薄氷
彼の場合、握るとか、つなぐというより、つかむというほうがしっくりくるのだ。
それでも手を引かれると、素直に後に続く。

体をかがめてフェンスを通り抜けると、露出した針金の端が、がりがりとコートを引っ掻いた。
別にかまやしない。
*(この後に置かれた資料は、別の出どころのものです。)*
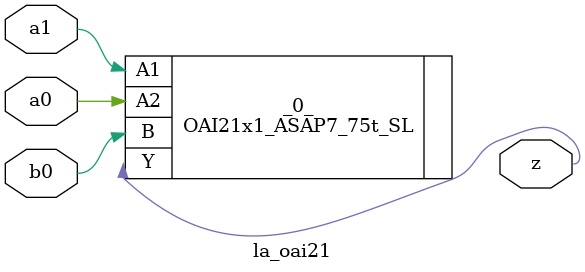
<source format=v>

/* Generated by Yosys 0.44 (git sha1 80ba43d26, g++ 11.4.0-1ubuntu1~22.04 -fPIC -O3) */

(* top =  1  *)
(* src = "generated" *)
module la_oai21 (
    a0,
    a1,
    b0,
    z
);
  (* src = "generated" *)
  input a0;
  wire a0;
  (* src = "generated" *)
  input a1;
  wire a1;
  (* src = "generated" *)
  input b0;
  wire b0;
  (* src = "generated" *)
  output z;
  wire z;
  OAI21x1_ASAP7_75t_SL _0_ (
      .A1(a1),
      .A2(a0),
      .B (b0),
      .Y (z)
  );
endmodule

</source>
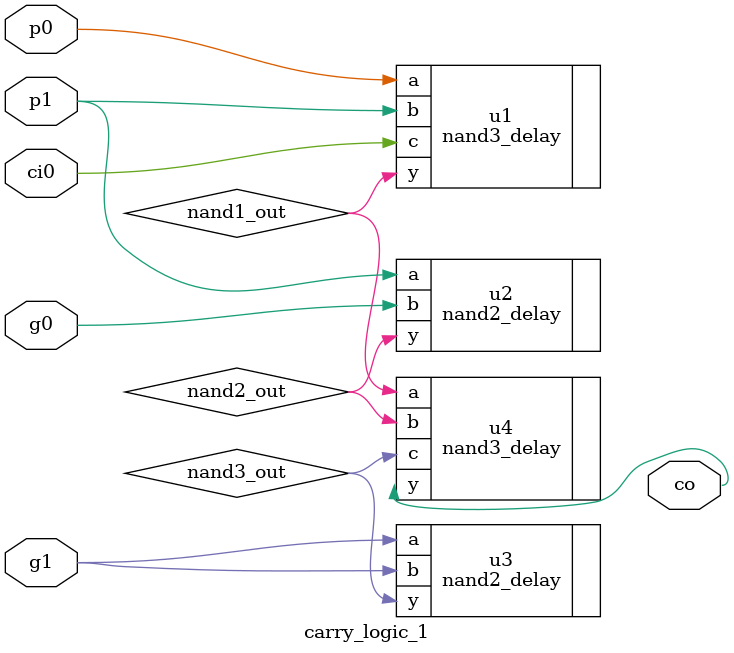
<source format=sv>
module carry_logic_1 (
    input logic p0,
    input logic g0,
	input logic p1,
    input logic g1,
    input logic ci0,
    output logic co
);

    logic nand1_out;  
    logic nand2_out;  
	logic nand3_out;  


nand3_delay u1 (
	.a(p0), 
	.b(p1), 
	.c(ci0),
	.y(nand1_out)
	); 

nand2_delay u2 (
	.a(p1), 
	.b(g0), 
	.y(nand2_out)
	); 

nand2_delay u3 (
	.a(g1), 
	.b(g1), 
	.y(nand3_out)
	); 

nand3_delay u4 (
	.a(nand1_out), 
	.b(nand2_out), 
	.c(nand3_out),
	.y(co)
	); 
//co = g1 | p1 & g0 | (p1 & p0 & ci0;
endmodule
</source>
学校指定の重たいコートは、もうすぐ必要なくなるのだから。

さらに植え込みのあいだを強引に抜けると、そこにはたしかにゴルフ場のコースが広がっていた。
なまじ空間が広けているせいで、実にがらんどうに映る。冬枯れた茶色い芝生が、よけい寂しげな印象だ。
見捨てられた場所。

見るだけ、といったって、なにもないのに、とちらりとかたわらの洸暉を見上げる。
なぜだか彼は陽澄の手をつかんだままだ。

だだっ広く見知らぬ場所にいるせいだろうか、それとも二人で手をつないでいるというシチュエーションのせいか。一瞬、自分が小さな、まるで迷子の子どもになってしまったようなイメージに捉われた。

あながち外れていないことに気づく。こんな土地勘のないところまで来てしまったら、バイク無しで帰るのは難しいだろう。